I am starting this blog because I think its time for me to start expressing myself about my hearing loss. After all, I'm 30 years old. I'm also a stay-at-home mom who is really starting to face the fact that I am deaf and basically, that this one simple fact has a ripple effect on everything--and I do mean everything--in my life.
I'm not sure where this blog will take me, but it is going to be a place to write about my feelings about my loss, share the immense difficulties of going through life with the "hidden disability" that hearing loss is. I am probably not going to share this with my friends and family just yet. I have pretty much spent the last 26 years denying my loss, to myself and to others. I have opened up about it more in the last decade, but its still a touchy subject, one fraught with raw emotion that is comparable to a gaping wound. I have spent my whole life insisting that I am not different, that I can do everything everyone else can, and ultimately at the same time feeling like I am less of a person because I can't hear.
I hope to use this blog to share, vent, educate, and possibly gather a group of readers. I know, that's contradictory to what I just said about not sharing with the people I love, but that will come in time.
A little more about me...I am a writer, and my life goal is to write a book. I have started many...procrastination is one of my flaws. I often think I should just write a memior about being hard of hearing...but then I feel...I can't. I can't share those feelings. I don't want people to know how much it cuts into my entire being. And yet...here I am blogging!!

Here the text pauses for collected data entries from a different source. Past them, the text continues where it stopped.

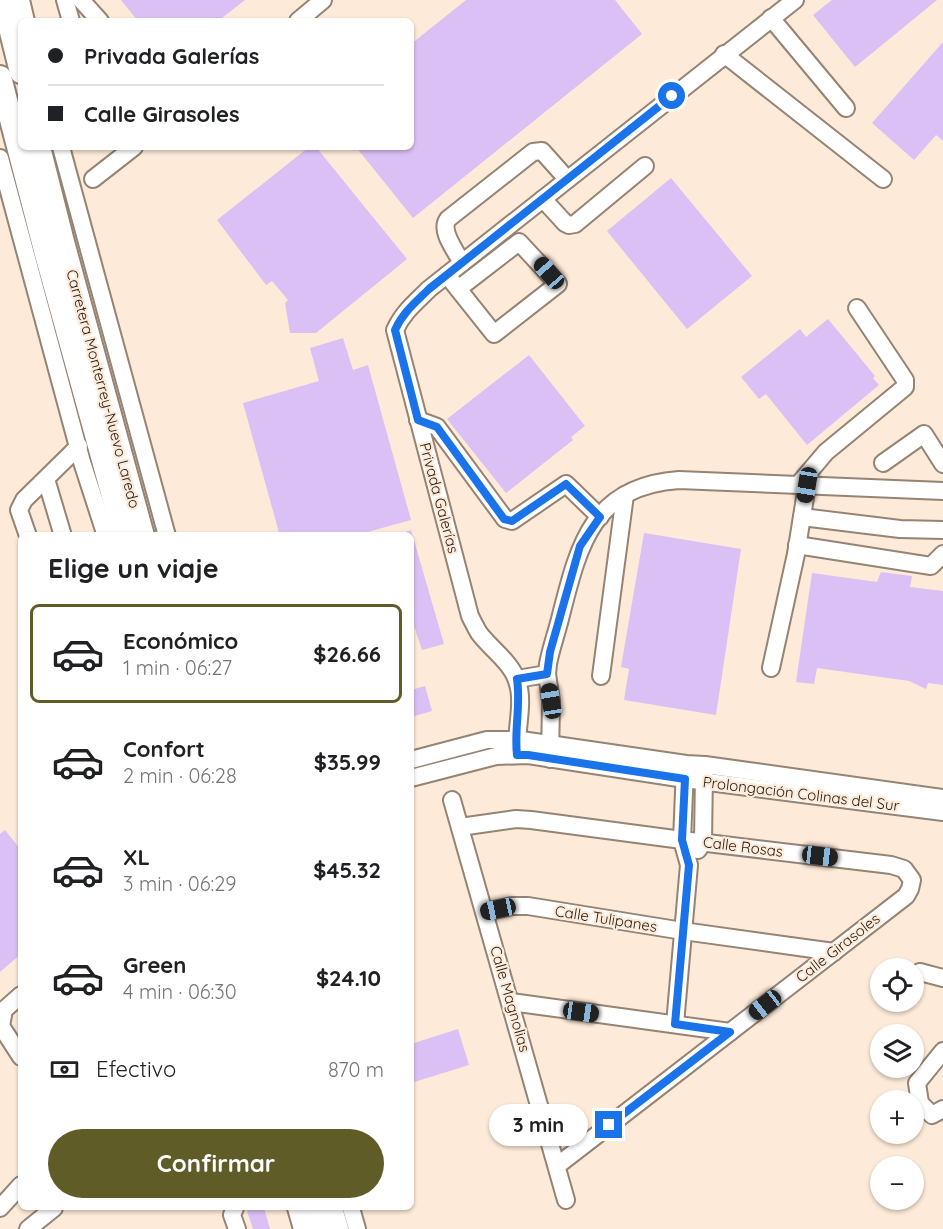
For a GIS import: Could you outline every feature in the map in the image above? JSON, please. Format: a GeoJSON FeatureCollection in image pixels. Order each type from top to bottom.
{"type":"FeatureCollection","features":[{"type":"Feature","properties":{"kind":"highway"},"geometry":{"type":"LineString","coordinates":[[3,0],[18,60]]}},
{"type":"Feature","properties":{"kind":"highway"},"geometry":{"type":"LineString","coordinates":[[0,77],[18,134]]}},
{"type":"Feature","properties":{"kind":"highway"},"geometry":{"type":"LineString","coordinates":[[23,150],[54,248],[114,497],[118,532]]}},
{"type":"Feature","properties":{"kind":"highway"},"geometry":{"type":"LineString","coordinates":[[39,150],[54,248]]}},
{"type":"Feature","properties":{"kind":"highway","name":"Carretera Monterrey-Nuevo Laredo"},"geometry":{"type":"LineString","coordinates":[[54,248],[138,532]]}},
{"type":"Feature","properties":{"kind":"highway"},"geometry":{"type":"LineString","coordinates":[[114,497],[137,532]]}},
{"type":"Feature","properties":{"kind":"highway"},"geometry":{"type":"LineString","coordinates":[[313,1210],[318,1229]]}},
{"type":"Feature","properties":{"kind":"highway"},"geometry":{"type":"LineString","coordinates":[[332,1210],[337,1229]]}},
{"type":"Feature","properties":{"kind":"street"},"geometry":{"type":"LineString","coordinates":[[21,0],[25,18]]}},
{"type":"Feature","properties":{"kind":"street"},"geometry":{"type":"LineString","coordinates":[[65,0],[70,18]]}},
{"type":"Feature","properties":{"kind":"street"},"geometry":{"type":"LineString","coordinates":[[81,0],[97,18]]}},
{"type":"Feature","properties":{"kind":"street"},"geometry":{"type":"LineString","coordinates":[[302,18],[323,0]]}},
{"type":"Feature","properties":{"kind":"street","name":"Privada Galerías"},"geometry":{"type":"LineString","coordinates":[[517,679],[479,633],[470,616],[395,330],[400,318],[409,308],[447,275],[795,0]]}},
{"type":"Feature","properties":{"kind":"street"},"geometry":{"type":"LineString","coordinates":[[771,18],[846,108]]}},
{"type":"Feature","properties":{"kind":"street"},"geometry":{"type":"LineString","coordinates":[[724,54],[883,179]]}},
{"type":"Feature","properties":{"kind":"street"},"geometry":{"type":"LineString","coordinates":[[62,150],[165,532]]}},
{"type":"Feature","properties":{"kind":"street"},"geometry":{"type":"LineString","coordinates":[[107,150],[111,164]]}},
{"type":"Feature","properties":{"kind":"street"},"geometry":{"type":"LineString","coordinates":[[93,180],[130,150]]}},
{"type":"Feature","properties":{"kind":"street"},"geometry":{"type":"LineString","coordinates":[[462,263],[444,230],[444,224],[448,219],[533,152],[542,151],[567,179]]}},
{"type":"Feature","properties":{"kind":"street"},"geometry":{"type":"LineString","coordinates":[[0,158],[82,462],[105,532]]}},
{"type":"Feature","properties":{"kind":"street"},"geometry":{"type":"LineString","coordinates":[[543,199],[565,223],[575,224],[645,166]]}},
{"type":"Feature","properties":{"kind":"street"},"geometry":{"type":"LineString","coordinates":[[447,275],[458,289],[494,334],[558,284],[519,242],[458,289]]}},
{"type":"Feature","properties":{"kind":"street"},"geometry":{"type":"LineString","coordinates":[[771,668],[802,517],[802,485],[826,452],[905,387],[905,380],[857,309]]}},
{"type":"Feature","properties":{"kind":"street"},"geometry":{"type":"LineString","coordinates":[[418,420],[437,427],[504,519],[512,521],[566,484],[600,517]]}},
{"type":"Feature","properties":{"kind":"street"},"geometry":{"type":"LineString","coordinates":[[882,463],[924,434],[943,464]]}},
{"type":"Feature","properties":{"kind":"street"},"geometry":{"type":"LineString","coordinates":[[27,532],[20,510],[24,500],[79,446]]}},
{"type":"Feature","properties":{"kind":"street"},"geometry":{"type":"LineString","coordinates":[[46,479],[62,532]]}},
{"type":"Feature","properties":{"kind":"street"},"geometry":{"type":"LineString","coordinates":[[550,752],[551,701],[547,674],[550,652],[580,546],[600,517],[625,495],[648,485],[679,480],[943,491]]}},
{"type":"Feature","properties":{"kind":"street"},"geometry":{"type":"LineString","coordinates":[[602,676],[625,495]]}},
{"type":"Feature","properties":{"kind":"street"},"geometry":{"type":"LineString","coordinates":[[802,517],[900,529],[943,530]]}},
{"type":"Feature","properties":{"kind":"street"},"geometry":{"type":"LineString","coordinates":[[797,545],[931,566],[943,554]]}},
{"type":"Feature","properties":{"kind":"street"},"geometry":{"type":"LineString","coordinates":[[516,748],[519,693],[517,679],[547,674]]}},
{"type":"Feature","properties":{"kind":"street","name":"Prolongación Colinas del Sur"},"geometry":{"type":"LineString","coordinates":[[414,759],[487,740],[516,748],[685,772],[943,798]]}},
{"type":"Feature","properties":{"kind":"street","name":"Prolongación Colinas del Sur"},"geometry":{"type":"LineString","coordinates":[[414,777],[496,756],[516,748]]}},
{"type":"Feature","properties":{"kind":"street"},"geometry":{"type":"LineString","coordinates":[[675,1024],[689,865],[682,840],[685,772]]}},
{"type":"Feature","properties":{"kind":"street"},"geometry":{"type":"LineString","coordinates":[[689,865],[703,842],[704,773]]}},
{"type":"Feature","properties":{"kind":"street","name":"Prolongación Colinas del Sur"},"geometry":{"type":"LineString","coordinates":[[704,773],[943,812]]}},
{"type":"Feature","properties":{"kind":"street","name":"Calle Magnolias"},"geometry":{"type":"LineString","coordinates":[[452,800],[566,1200]]}},
{"type":"Feature","properties":{"kind":"street","name":"Calle Rosas"},"geometry":{"type":"LineString","coordinates":[[460,827],[531,819],[891,865],[904,869],[912,880]]}},
{"type":"Feature","properties":{"kind":"street","name":"Calle Girasoles"},"geometry":{"type":"LineString","coordinates":[[558,1166],[906,896],[912,880]]}},
{"type":"Feature","properties":{"kind":"street","name":"Calle Tulipanes"},"geometry":{"type":"LineString","coordinates":[[485,912],[512,906],[528,906],[834,952]]}},
{"type":"Feature","properties":{"kind":"street"},"geometry":{"type":"LineString","coordinates":[[924,973],[943,978]]}},
{"type":"Feature","properties":{"kind":"street"},"geometry":{"type":"LineString","coordinates":[[18,998],[4,1010],[1,1026],[18,1047]]}},
{"type":"Feature","properties":{"kind":"street"},"geometry":{"type":"LineString","coordinates":[[511,1002],[730,1032]]}},
{"type":"Feature","properties":{"kind":"street"},"geometry":{"type":"LineString","coordinates":[[943,1051],[917,1083],[920,1103],[932,1115],[943,1109]]}},
{"type":"Feature","properties":{"kind":"street"},"geometry":{"type":"LineString","coordinates":[[0,1208],[18,1188]]}},
{"type":"Feature","properties":{"kind":"street"},"geometry":{"type":"LineString","coordinates":[[28,1229],[52,1210]]}},
{"type":"Feature","properties":{"kind":"street"},"geometry":{"type":"LineString","coordinates":[[234,1210],[232,1215],[237,1229]]}},
{"type":"Feature","properties":{"kind":"street"},"geometry":{"type":"LineString","coordinates":[[297,1210],[302,1229]]}},
{"type":"Feature","properties":{"kind":"street"},"geometry":{"type":"LineString","coordinates":[[352,1210],[357,1229]]}},
{"type":"Feature","properties":{"kind":"building"},"geometry":{"type":"Polygon","coordinates":[[[121,0],[245,0],[222,18],[136,18],[121,0]]]}},
{"type":"Feature","properties":{"kind":"building"},"geometry":{"type":"Polygon","coordinates":[[[466,0],[615,0],[642,34],[413,218],[358,150],[414,150],[414,42],[466,0]]]}},
{"type":"Feature","properties":{"kind":"building"},"geometry":{"type":"Polygon","coordinates":[[[832,0],[937,0],[855,67],[813,15],[832,0]]]}},
{"type":"Feature","properties":{"kind":"building"},"geometry":{"type":"Polygon","coordinates":[[[943,42],[943,141],[936,135],[914,160],[872,123],[943,42]]]}},
{"type":"Feature","properties":{"kind":"building"},"geometry":{"type":"Polygon","coordinates":[[[305,150],[318,150],[407,259],[316,333],[290,333],[285,303],[288,300],[272,281],[266,285],[217,220],[305,150]]]}},
{"type":"Feature","properties":{"kind":"building"},"geometry":{"type":"Polygon","coordinates":[[[671,178],[752,276],[687,329],[607,231],[671,178]]]}},
{"type":"Feature","properties":{"kind":"building"},"geometry":{"type":"Polygon","coordinates":[[[828,319],[875,376],[873,378],[879,385],[807,445],[766,394],[759,399],[741,377],[800,329],[806,337],[828,319]]]}},
{"type":"Feature","properties":{"kind":"building"},"geometry":{"type":"Polygon","coordinates":[[[343,338],[353,370],[368,365],[411,520],[368,532],[279,532],[243,403],[319,381],[310,348],[343,338]]]}},
{"type":"Feature","properties":{"kind":"building"},"geometry":{"type":"Polygon","coordinates":[[[529,355],[585,426],[571,437],[573,440],[506,493],[447,419],[529,355]]]}},
{"type":"Feature","properties":{"kind":"building"},"geometry":{"type":"Polygon","coordinates":[[[644,533],[741,549],[716,715],[624,700],[629,669],[621,667],[644,533]]]}},
{"type":"Feature","properties":{"kind":"building"},"geometry":{"type":"Polygon","coordinates":[[[414,540],[444,644],[422,650],[414,626],[414,540]]]}},
{"type":"Feature","properties":{"kind":"building"},"geometry":{"type":"Polygon","coordinates":[[[881,572],[912,576],[910,587],[943,591],[943,685],[928,683],[926,689],[909,681],[817,668],[814,684],[796,682],[812,573],[877,582],[881,572]]]}},
{"type":"Feature","properties":{"kind":"building"},"geometry":{"type":"Polygon","coordinates":[[[425,686],[432,711],[414,716],[414,689],[425,686]]]}},
{"type":"Feature","properties":{"kind":"building"},"geometry":{"type":"Polygon","coordinates":[[[5,830],[18,846],[18,957],[0,972],[0,834],[5,830]]]}},
{"type":"Feature","properties":{"kind":"building"},"geometry":{"type":"Polygon","coordinates":[[[458,1029],[469,1065],[414,1082],[414,1043],[458,1029]]]}},
{"type":"Feature","properties":{"kind":"building"},"geometry":{"type":"Polygon","coordinates":[[[247,1210],[265,1210],[270,1229],[253,1229],[247,1210]]]}},
{"type":"Feature","properties":{"kind":"route"},"geometry":{"type":"LineString","coordinates":[[609,1125],[730,1032],[675,1024],[689,865],[682,840],[685,779],[517,755],[519,693],[517,679],[547,674],[550,652],[570,575],[580,546],[600,517],[566,484],[512,521],[504,519],[437,427],[418,420],[395,330],[400,318],[429,289],[672,96]]}}]}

I am not interested in a Cochlear implant for several reasons. They are shallow and not-shallow. I don't want my head cut open. I don't want to wear wires for all the world to see (yes, I know hearing aids are visible to all the world too, but I am used to that.) I am terrified that it wouldn't work. I am afraid of putting all my hope into it and then...being disapointed. More realistically, having been HOH for most of my life, the rehabilitation part of the procedure sounds long and daunting...and virtually impossible to fit into my life as a wife and mom. I don't feel that I'd have enough actual support...not that I don't have people who are supportive, but the idea of having to take a year off doesn't really appeal to me.
I am also not interested in the "deaf culture". For me, this seems like you are basically taking your loss and making it your whole identity...and I do not want that. I want to be fabulous in spite of my loss, not because of it. I know this is not the popular opinion of deaf people.
At the same time...I want to take more charge of my hearing loss. I don't want to settle for "just okay" if there is something better. I don't want to suffer in silence anymore, no pun intended!!
I will probably start to post on this blog more frequently, and hope that by doing so I can network with other people who share my feelings and struggles.